The other part of this is that there are no calculable probabilities that this 'intervention' will work. Almost all of the instruction next year will be behavioral, back in the K-2 range that he just left. If the multiplication problem you are working is hard, you can't pick up your desk and throw it at someone. (He's done it.) Yet that is the kind of reaction we MUST teach him to suppress because this is essentially the last stop in the public school system before he winds up being farmed out to Bancroft NeuroHealth because the public school system (even one as top drawer as Mount Laurel) cannot handle him. All of the problems surround his social behavior, not his Autism, per se. This is not a matter of being unable to express himself: he knows exactly what he is doing. But there are no brakes on his emotions, so spilled milk is treated with the same explosive reaction as spilled blood.

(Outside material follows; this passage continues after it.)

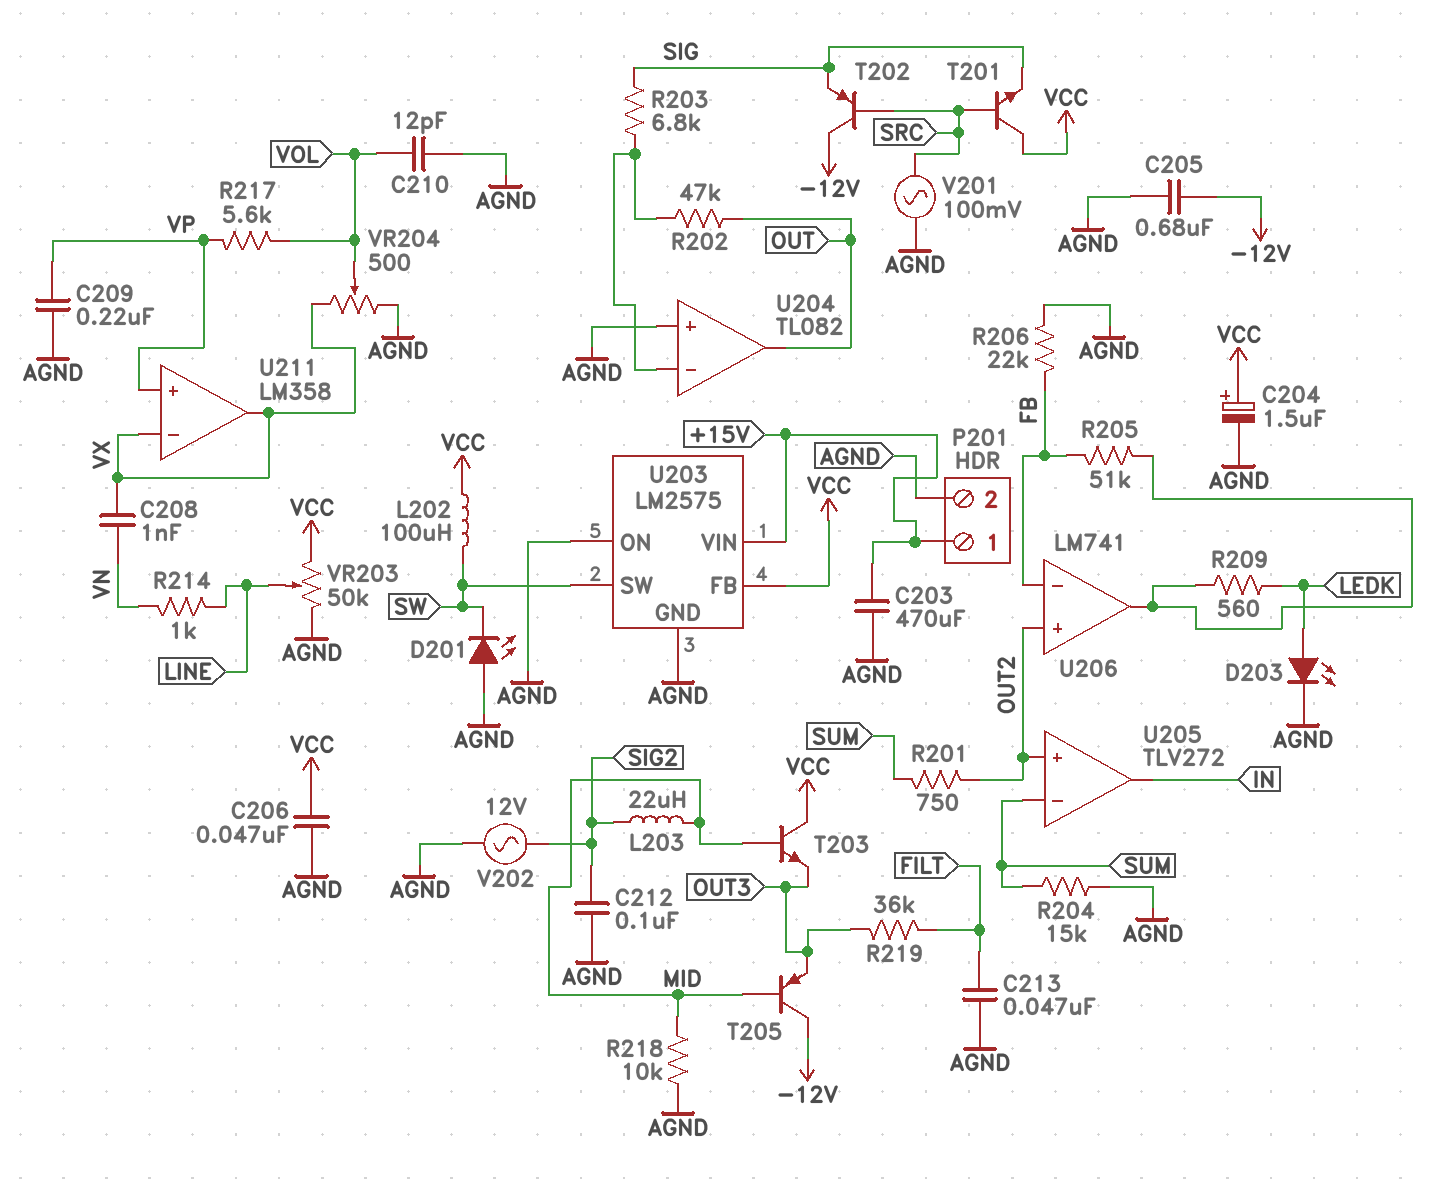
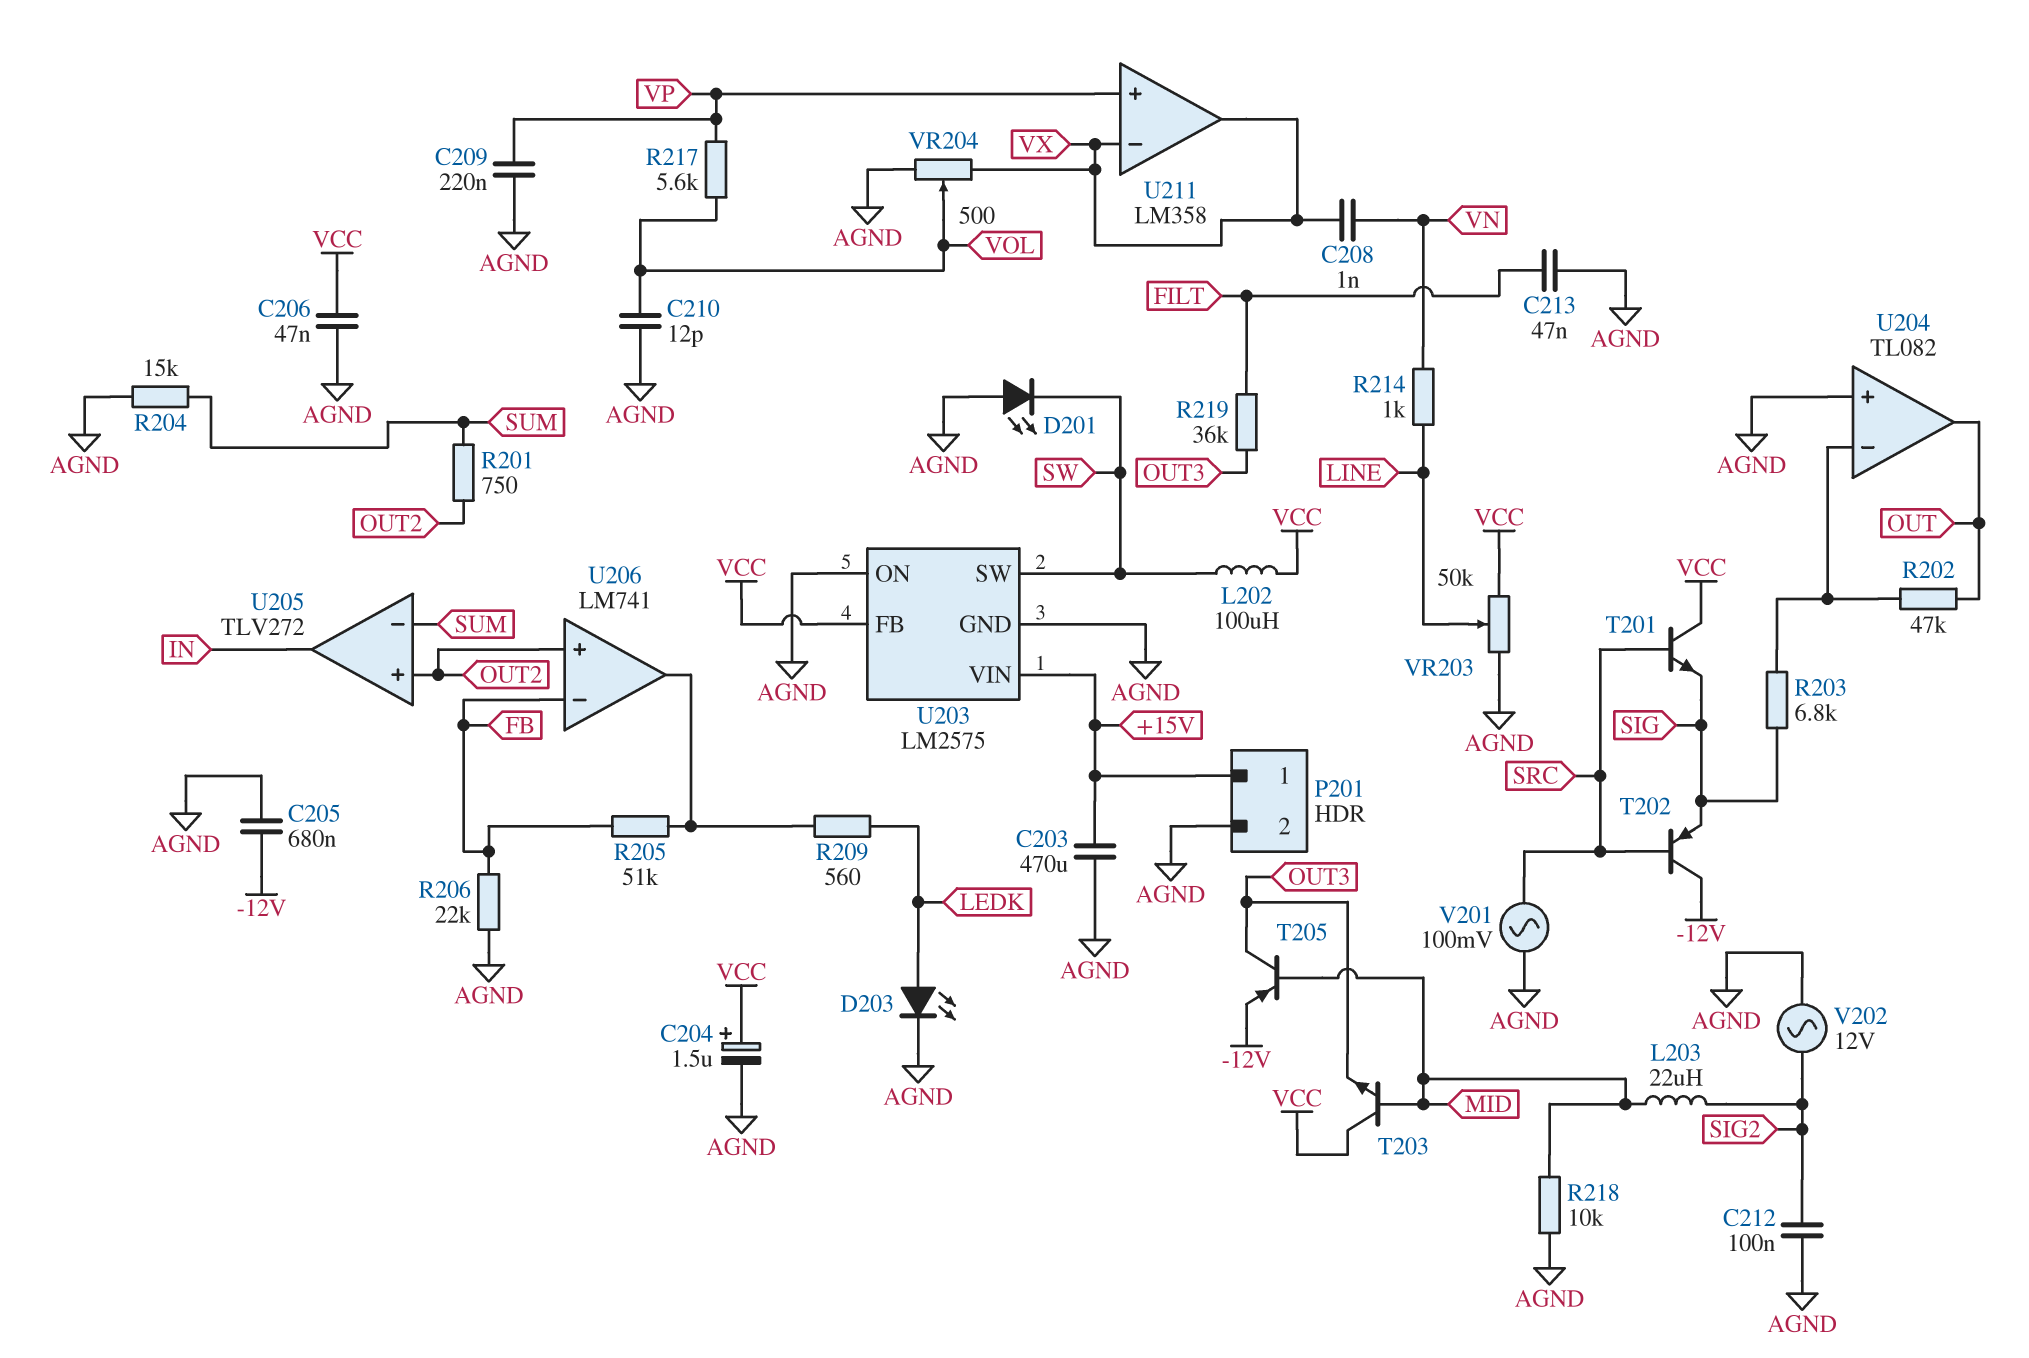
T205: PNP (B MID, C -12V, E OUT3) -> PNP (B MID, C OUT3, E -12V)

I write all of this so that if you are the praying type, that you will do so for us. We also have a lot of unrelated personal challenges that we won't go into which work daily to wear down our reserves for dealing with our children. We have tremendous moral support from our families and our church and often tremendous material support from them both as well. We don't know what the future will hold for the Webber family, but we know that where-ever we find ourselves, we won't be alone in our challenges.